現在のように、高津町立火葬場のない時代であるから、例によって末長村のはずれの火葬場で、コレラ病で死んだ人の遺体を、他所から運んできて、火葬にする、したいというのである。
「コレラ患者は全身から毒気を発生する。もし、コレラ病患者を焼けば、その毒気が煙となって舞い上がり、末長村の人達に取り付く」。当時の人達は、固くそう信じて疑わなかった。
だから…そうそう簡単に火葬を許す訳にいかない。
という訳で、三十人程の村人が、コレラ病で死んだ人の火葬を阻止するために、火葬場に集った。
プラカードや鉢巻をしていたかどうかは判らないが…何やら不穏な動きがあり、と察知した川崎警察署高津分署から数名の警察官が駆けつけて集まった村人達に説得を始めた、という。
当時、上下水道は整備されず、人々は井戸水や二か領用水の水を生活用水に使用していた。川崎町の「水売り」も、多摩川や二か領用水から汲み上げた水を使っていた。
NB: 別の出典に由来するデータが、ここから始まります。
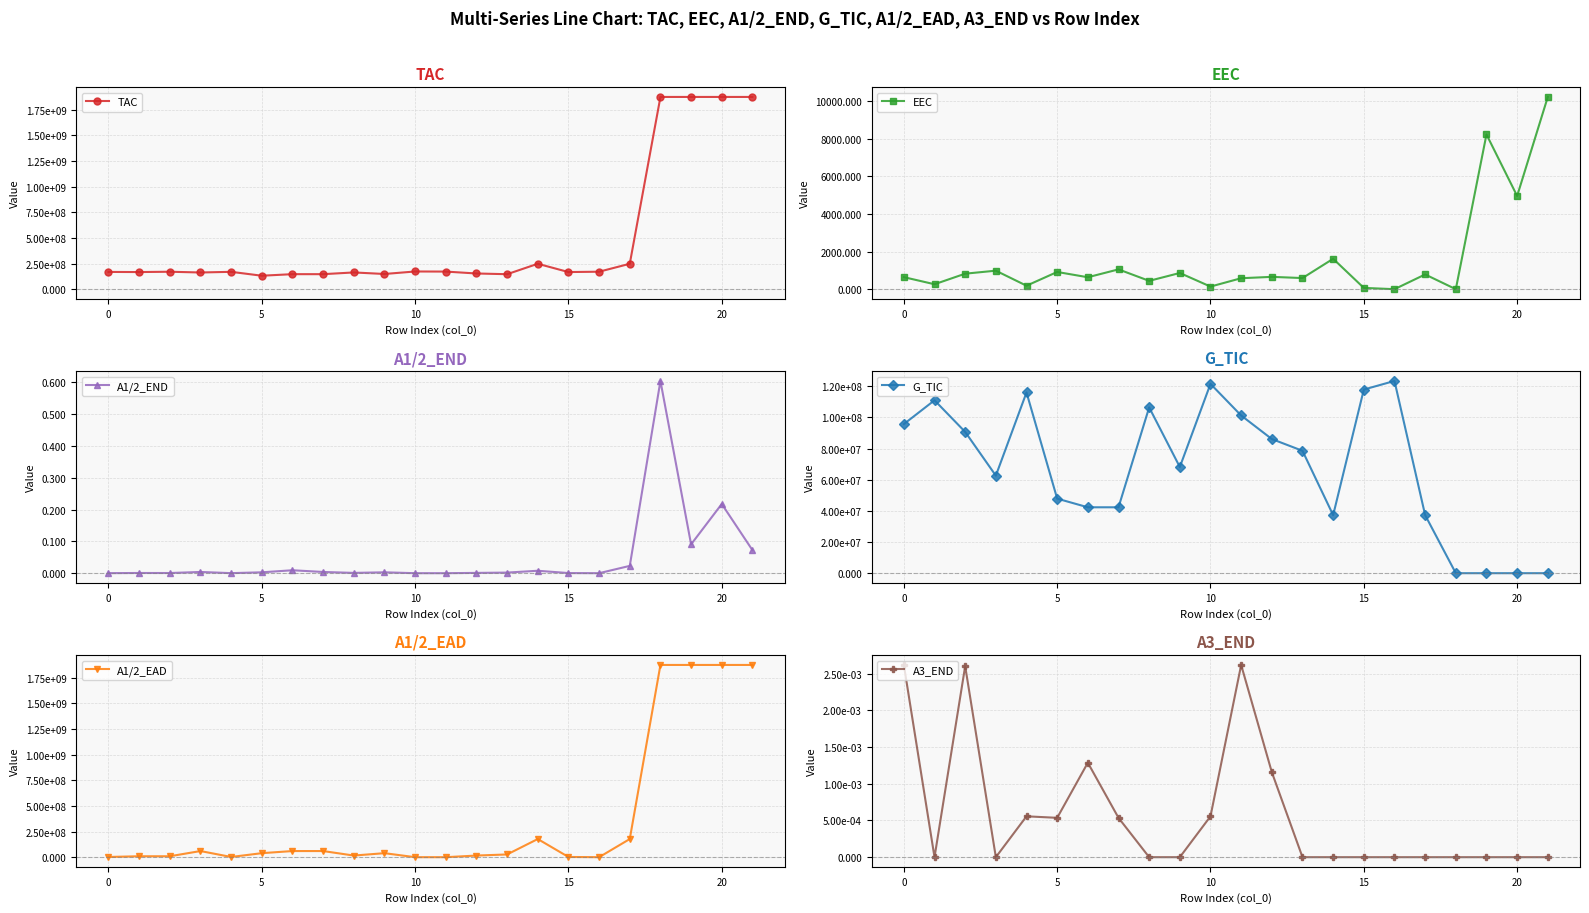

Which series has the largest total across all categories?

TAC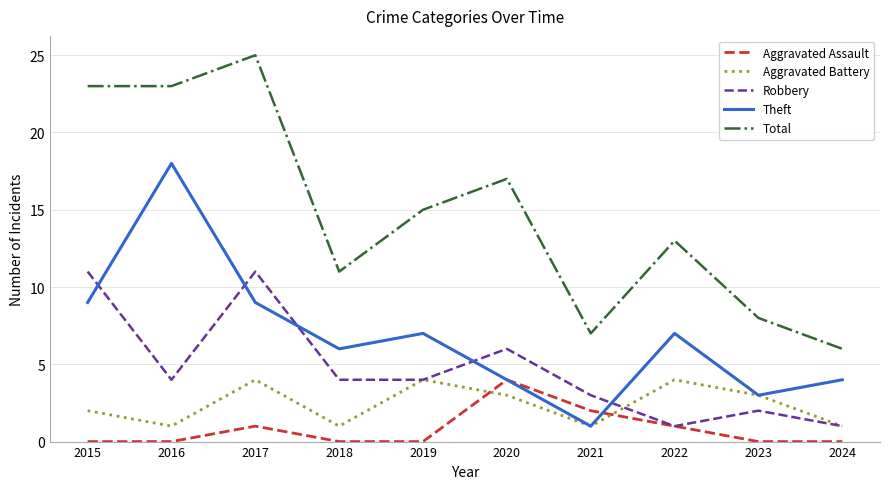

What is the approximate value of Aggravated Battery at 2022?

4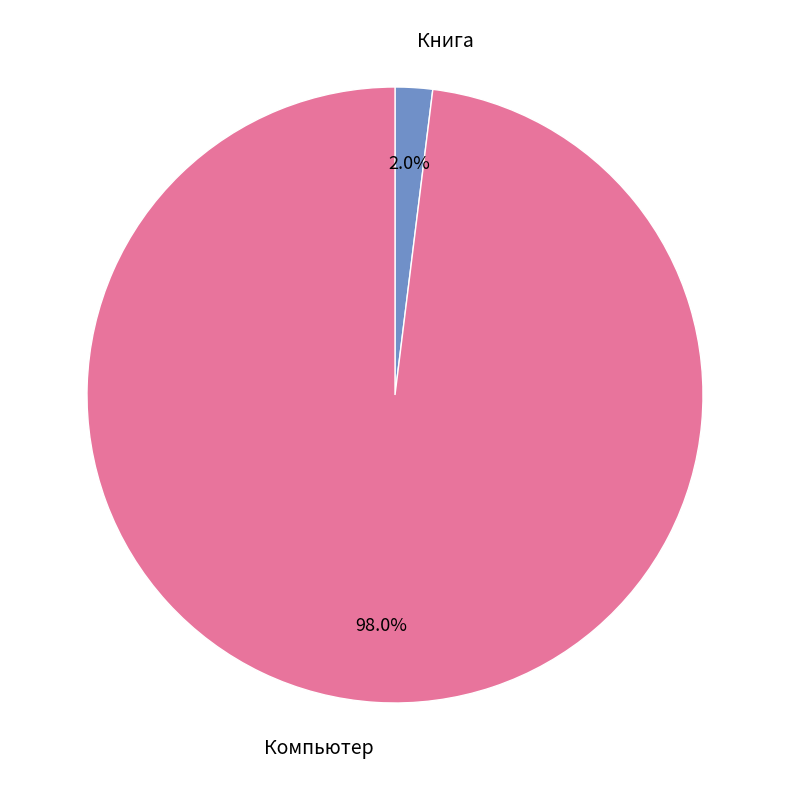

Which has a higher value, Компьютер or Книга?

Компьютер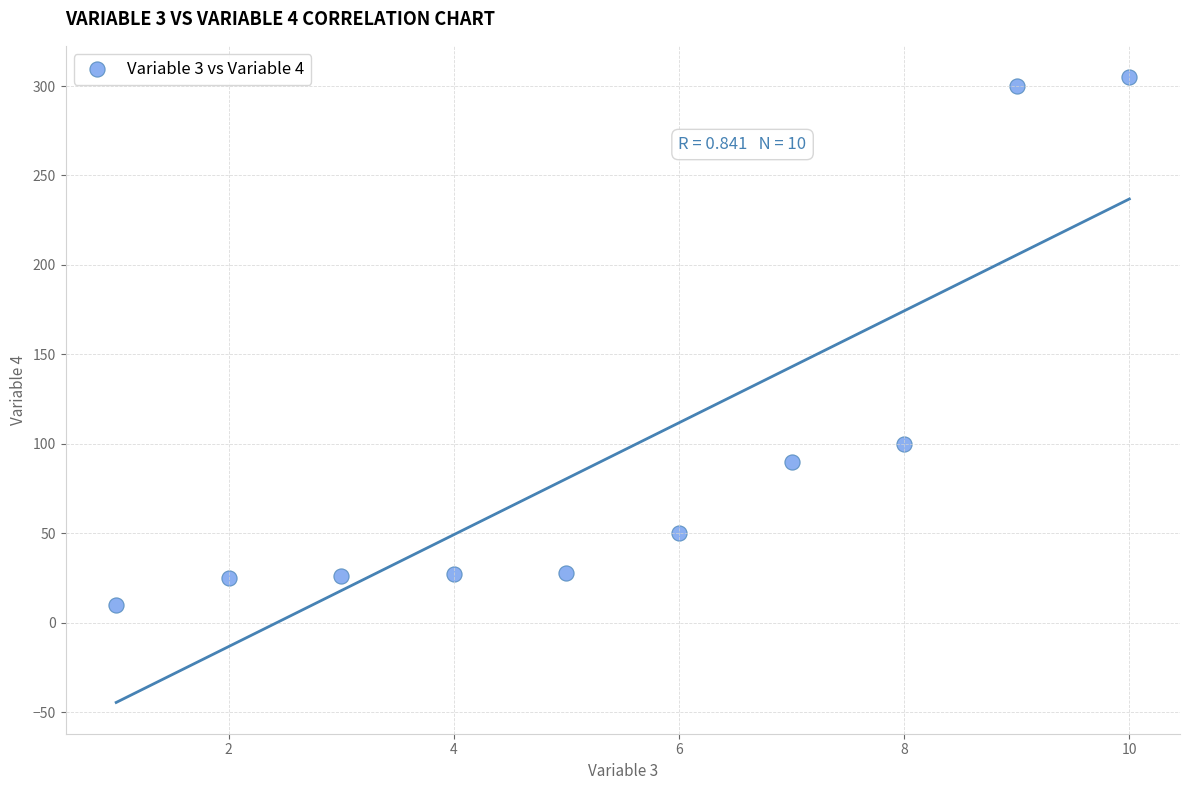

What Y value in the scatter plot is closest to 157?

100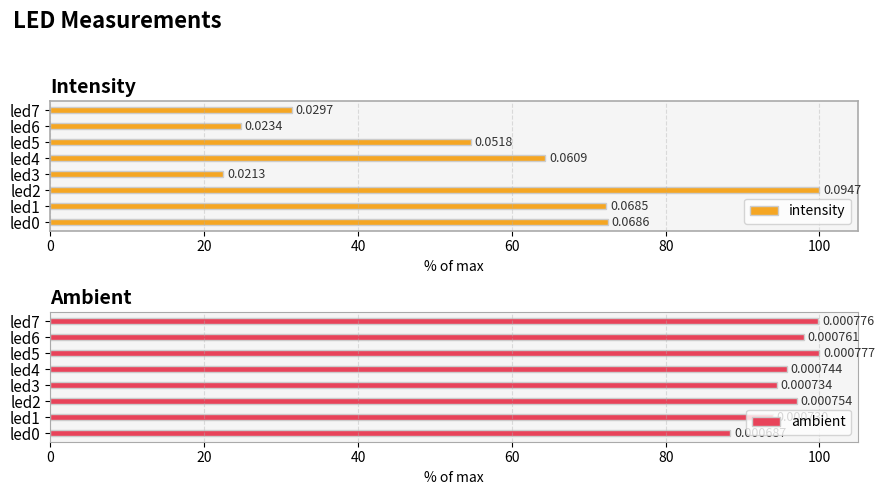

What is the lowest value of the intensity series?

22.5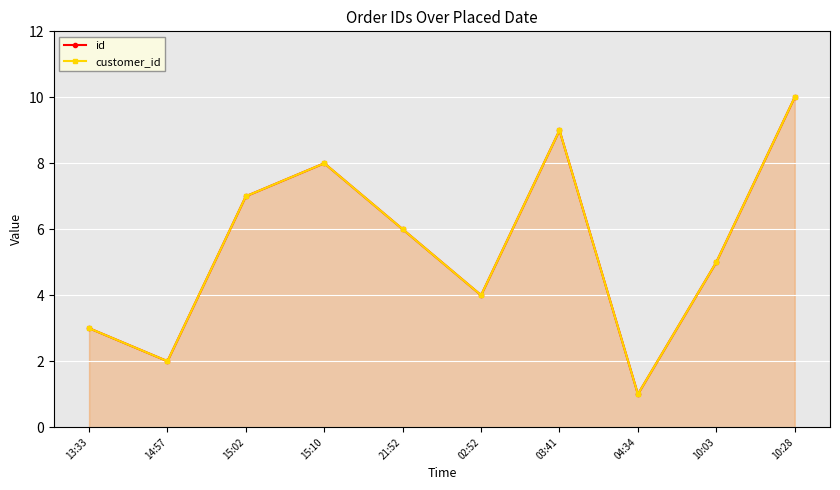

List the series in order of their peak value, highest first.

id, customer_id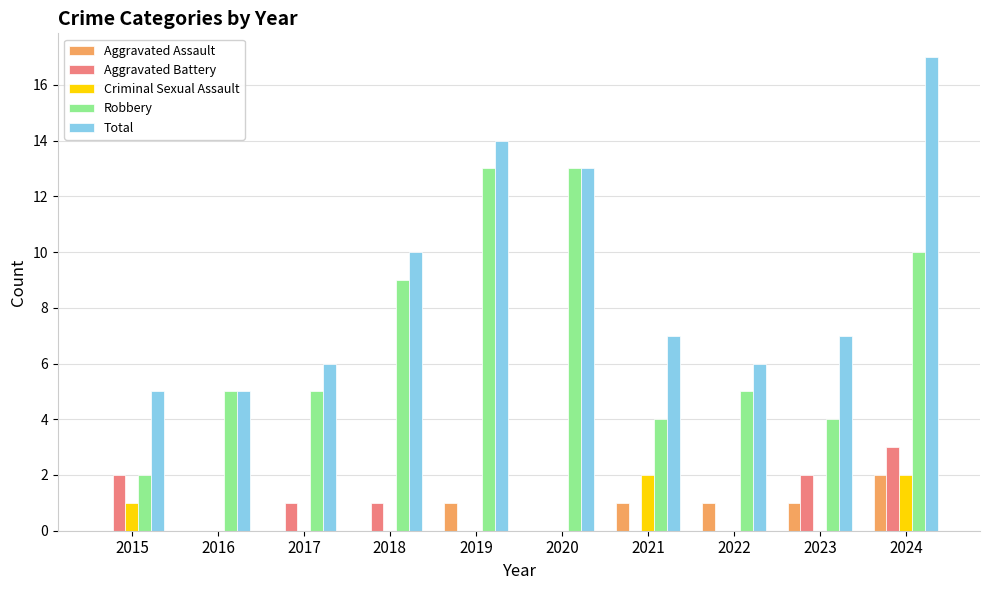

Reading right to left, extract all data points from this chart.

Aggravated Assault: 2	1	1	1	0	1	0	0	0	0
Aggravated Battery: 3	2	0	0	0	0	1	1	0	2
Criminal Sexual Assault: 2	0	0	2	0	0	0	0	0	1
Robbery: 10	4	5	4	13	13	9	5	5	2
Total: 17	7	6	7	13	14	10	6	5	5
明治十九年(一八八六年)の川崎町のコレラ大流行で大師河原村の用水堀使用禁止がなされた。住民が患者の汚物を用水路で洗い、伝染を広げたのが原因だった。
子どもの頃、六カ村堀で茶碗を洗っているのを見て、上に上ってゆくとオムツを洗う場面に出くわして驚いたことがあった。当時としては止むを得ない事だったかもしれないが、本当に不衛生極まりない話だった。
天然痘・コレラの予防。昔は大問題だった。